In 2021, he told GQ, "But, of course, with all users being over 18, and all content being securely hidden behind a payment wall, that allowed us to have more progressive and liberal content policies than other social media platforms. But, from day one, OnlyFans was launched for all content creators – we never marketed it to any specific industry."

OnlyFans really exploded during the pandemic, thanks in part to growing mentions in popular culture, and also in part to offering sex workers, adult creators, and amateurs an way to continue working in a challenging environment. The platform briefly considered banning adult content in 2021 to appease banks and investors, but reversed course less than a week later.

Stokely actually sold his stake in the company in 2021 and stepped down as CEO, netting himself more than $100 million in the process. 

Who Is Trying To Buy OnlyFans Now?

So who has $8 billion lying around to buy OnlyFans? Well, it's not just one person. According to Reuters, the interested party is actually an investment group led by Los Angeles-based investment firm Forest Road Company. However, Reuters was not able to identify any particular investors in the group. 

According the Forest Road Company's website, the group focuses on "media & entertainment," "renewable energy," "digital assets," "life sciences," and more. The group also does not rule out an active investing approach, meaning in addition to purchasing companies, they consider taking active roles in adjusting leadership and operations within those companies. 

However, it's important to note that no deal has gone through yet and there are still other options on the table, including an IPO or individual public offering (in other words, becoming publicly traded on the stock market). 

And for some strange reason, investors still can't seem to get over the nature of the content. One financial analyst told CTOL Digital, "Negative working capital, creator-driven acquisition with near-zero CAC, and EBITDA margins exceeding 50 percent; The financial profile is essentially perfect—except for the content." But it's not necessarily a "moral superiority" approach — uncertain regulatory environments could actually threaten much of OnlyFans' core user base. 

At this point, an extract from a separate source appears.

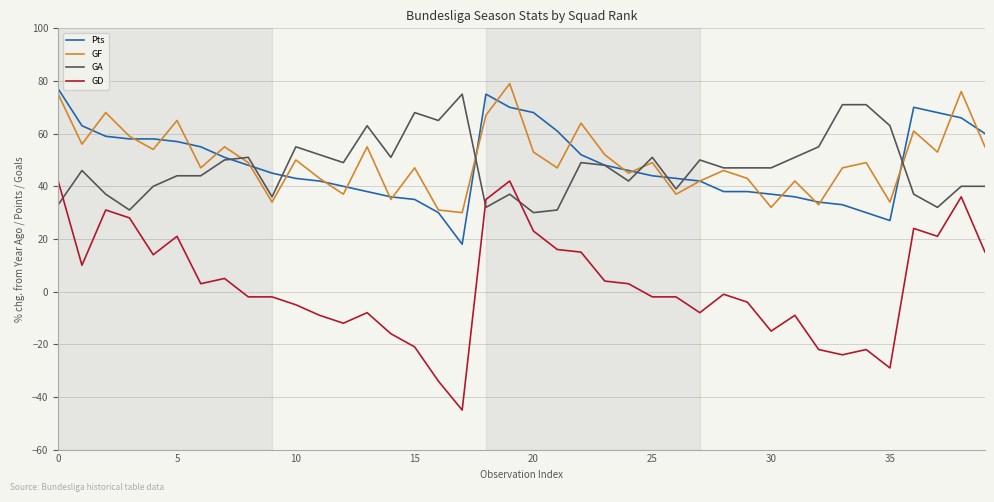

How many lines are shown in the chart?

4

What It Would Mean For Creators

Creators have seen a fair share of popular platforms change hands during their time. And while we'd love to say, "Don't worry, nothing will happen!" to anybody utilizing OnlyFans as part of their creator income right now, well...unfortunately, that's not a guarantee any of us can make. 

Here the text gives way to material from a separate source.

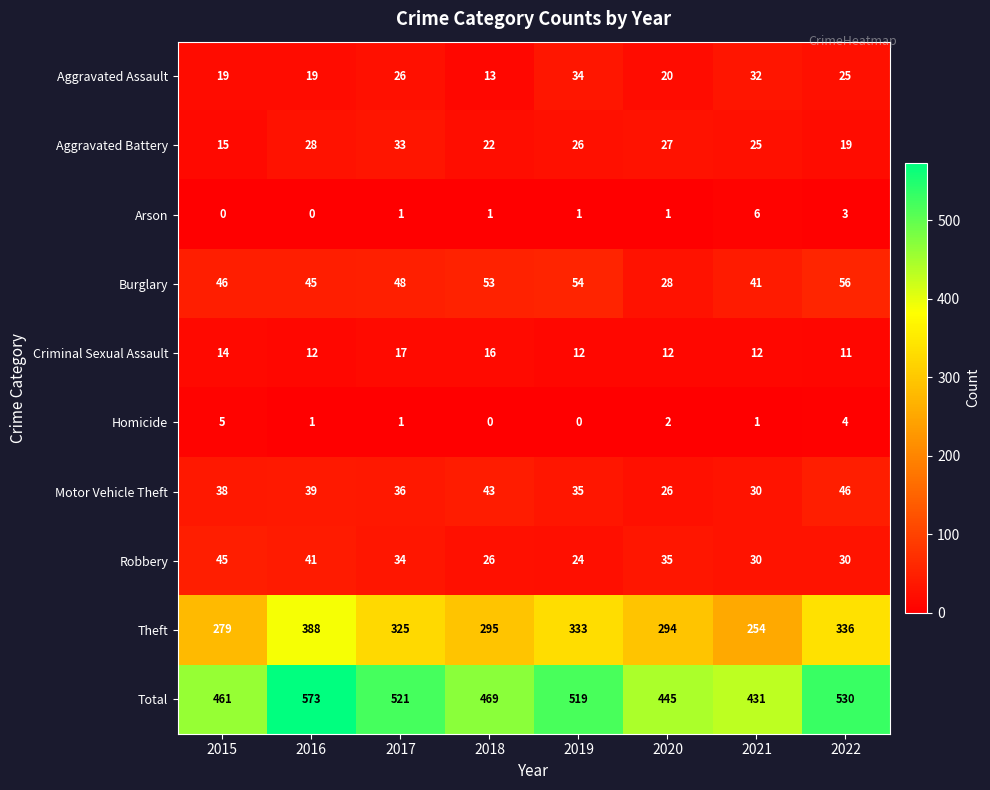

Is it true that Criminal Sexual Assault equals 12 at 2019?

True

While many platforms do continue to grow and flourish after being acquired — like Twitch with Amazon and Instagram with Facebook (now Meta) — there are also others that only seem to get worse. Twitter is an obvious example of a platform that has become much less tenable for the average creator since changing ownership. And Microsoft eventually completely shut down Mixer. 

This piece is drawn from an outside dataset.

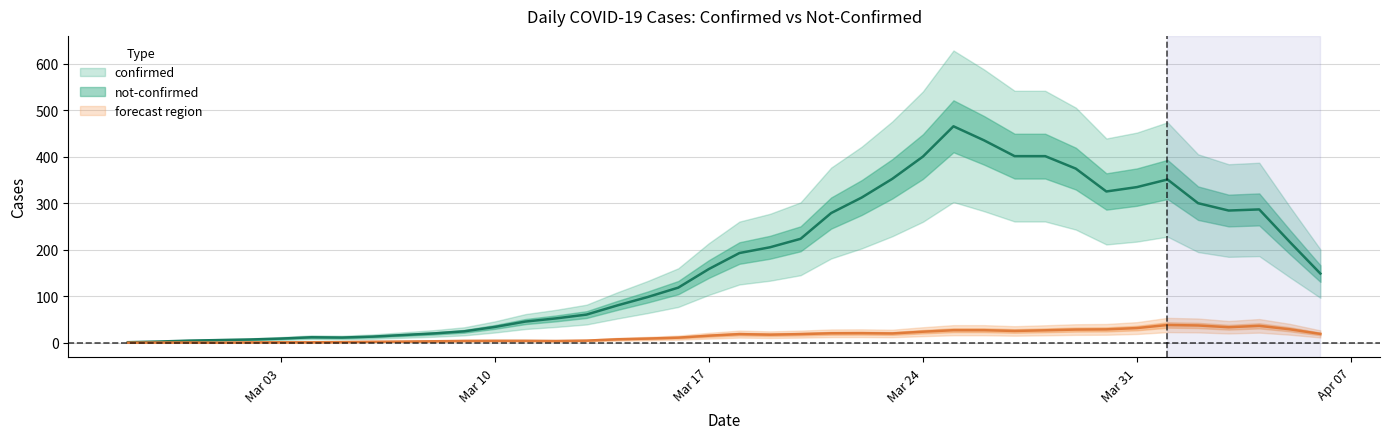

The value of confirmed at 20 is 177. True or false?

True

But the main thing to remember here is that OnlyFans makes money. Like, a lot of money. In 2024, the platform had paid out $20 billion to creators already (and remember, the platform takes a 20 percent cut). It appears the biggest questions facing the platform have less to do with financial viability or growth and more to do with regulations and safety. 

That's not to say new owners wouldn't institute some potential changes that could affect the overall experience for both creators and users. Change on these platforms is inevitable. However, it's highly unlikely creators would say any major variations on the overall structure of the platform after an ownership change involving a group of investors. 

That said, if you as a creator are always keeping one eye on your various options, we totally understand. In fact, Stokely recently unveiled Subs.com, a new platform that seems like it may be a direct competitor to OnlyFans. 

We don't see any immediate cause for concern whether OnlyFans sells, goes public, or stays under the same ownership umbrella. But creators will always have options — and we'll continue to keep an eye on what's available.